Which formula fits better for this Linear Mixed-Effects Model?
3 views (last 30 days)
I am currently analyzing a dataset that contains a list of flight simulator tests performed by different pilots. I want to analyze if a certain flight parameter (i.e. amount of input errors during flight, lateral deviation to ideal path, etc.) are affected by the categorical variables in the following list:
- Experimental Campaign: the pilots flew the same flights but in different places (and environmental conditions, such as lack of oxygen, isolation, etc). 5 different campaigns were done. A performance difference is likely to appear depending on the campaigns.
- Group: in each campaign, the pilots were divided in two groups: Frequend and infrequent flyers. A performance difference is expected between both groups.
- Session: During each campaign, the same amount of flights were performed, each month for FF pilots, or every three months for IF Pilots. In total, 10 sessions were made. A variation of performance might happen throughout the experiment, also affected by Group and Campaign.

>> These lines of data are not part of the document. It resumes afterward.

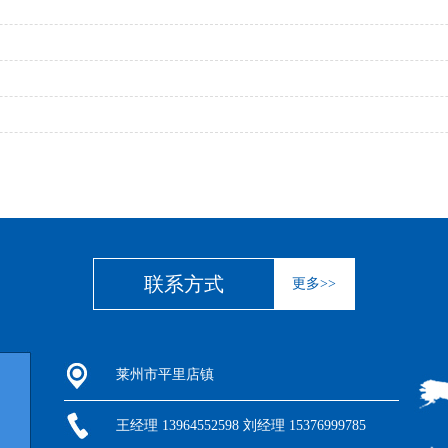
联系方式
更多>>
莱州市平里店镇
王经理 13964552598 刘经理 15376999785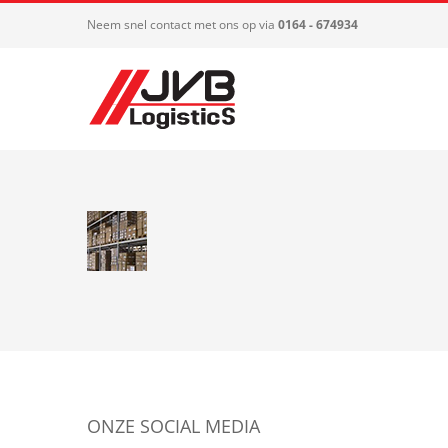
Ga
Neem snel contact met ons op via
0164 - 674934
naar
inhoud
ONZE SOCIAL MEDIA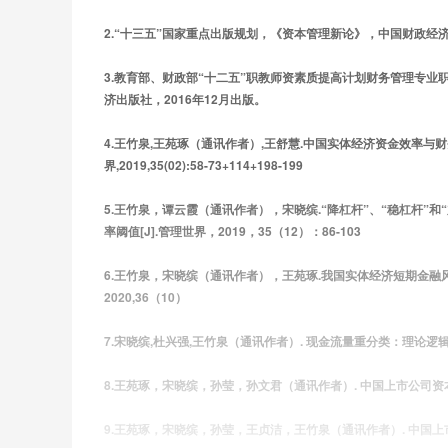
第五章 营运资金需求预测
2.“十三五”国家重点出版规划，《资本管理新论》，中国财政经济出
3.教育部、财政部“十二五”职教师资素质提高计划财务管理专
5.1 营运资金需求界定及需求预测的基本方法
济出版社，2016年12月出版。
5.2 基于要素的营运资金需求预测
4.王竹泉,王苑琢（通讯作者）,王舒慧.中国实体经济资金效率与
界,2019,35(02):58-73+114+198-199
5.3 基于渠道的营运资金需求预测
5.王竹泉，谭云霞（通讯作者），宋晓缤.“降杠杆”、“稳杠杆”
5.4 分行业营运资金需求预测模型
率阈值[J].管理世界，2019，35（12）：86-103
第六章 营运资金与现金流量管理
6.王竹泉，宋晓缤（通讯作者），王苑琢.我国实体经济短期金
2020,36（10）
7.宋晓缤,杜兴强,王竹泉（通讯作者）. 现金流量重分类：理论逻辑、基本框架与
6.1 资金存量与资金流量
6.2 经营活动现金流与营运资金管理
8.王苑琢，宋晓缤，孙莹，孙文君（通讯作者）. 中国上市公司资本效率与财务风
6.3 经营活动现金净流量的分解
9.王苑琢，宋晓缤，孙莹，王贞洁，王竹泉（通讯作者）. 中国上市公司资本效率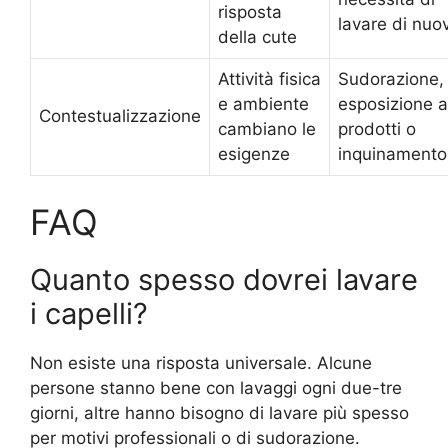
risposta
lavare di nuo
della cute
Attività fisica
Sudorazione,
e ambiente
esposizione a
Contestualizzazione
cambiano le
prodotti o
esigenze
inquinamento
FAQ
Quanto spesso dovrei lavare
i capelli?
Non esiste una risposta universale. Alcune
persone stanno bene con lavaggi ogni due-tre
giorni, altre hanno bisogno di lavare più spesso
per motivi professionali o di sudorazione.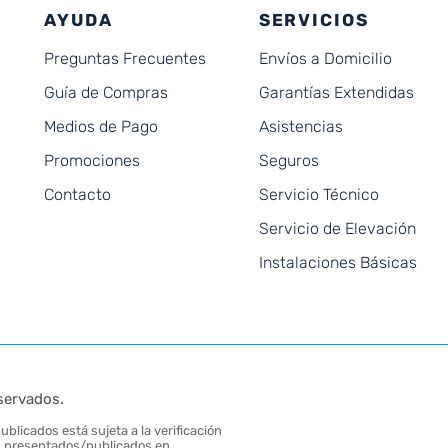
AYUDA
SERVICIOS
Preguntas Frecuentes
Envíos a Domicilio
Guía de Compras
Garantías Extendidas
Medios de Pago
Asistencias
Promociones
Seguros
Contacto
Servicio Técnico
Servicio de Elevación
Instalaciones Básicas
servados.
blicados está sujeta a la verificación
tos presentados/publicados en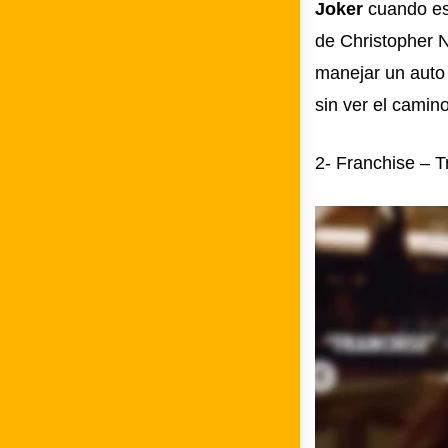
Joker
cuando esc
de Christopher 
manejar un auto 
sin ver el camino
2- Franchise – T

- Flight Scenario: three different flight scenarios were flown, which required different skill levels. The performance is also expected to vary between type of scenario.
Additionally, an extra list of categorical variables could be considered (Gender, Age, Background, etc.).
Could you please tell me which LME Model formula would you better implement in order to understand the dataset presented? And if you wish, how would you better plot the results of such an analysis?
Peng Li on 5 Aug 2020
To understand your dataset, I still believe that descriptive statics can give you the broad general picture. In terms of statistical analysis, the hypothesis always comes first and then models, not the other way around. So get back to your question, I don't really recommend you do the linear regressions, whatever types, just blindly before you have any hypotheses in mind. And for sure that the software will throw out results whatsoever, even you design has problems. The results will then make no sense.
It might be okay to explore around. But the four-way interaction is way too complicated to be interpretable! It seems that in your question, the same pilot may have completed multiple sessions. That will be where random effects are needed.
To showcase a simpler scenario, for example you'd like to test whether frequent and infrequent pilots (group factor) perform differently in different places, and you'd like to control for demographic varations, you may want to apply this lme model: outcome ~ group * place + age + sex + background + (1|pilot)
the (1|pilot) part in the formula is to take the within-pilot correlation into consideration (random effect).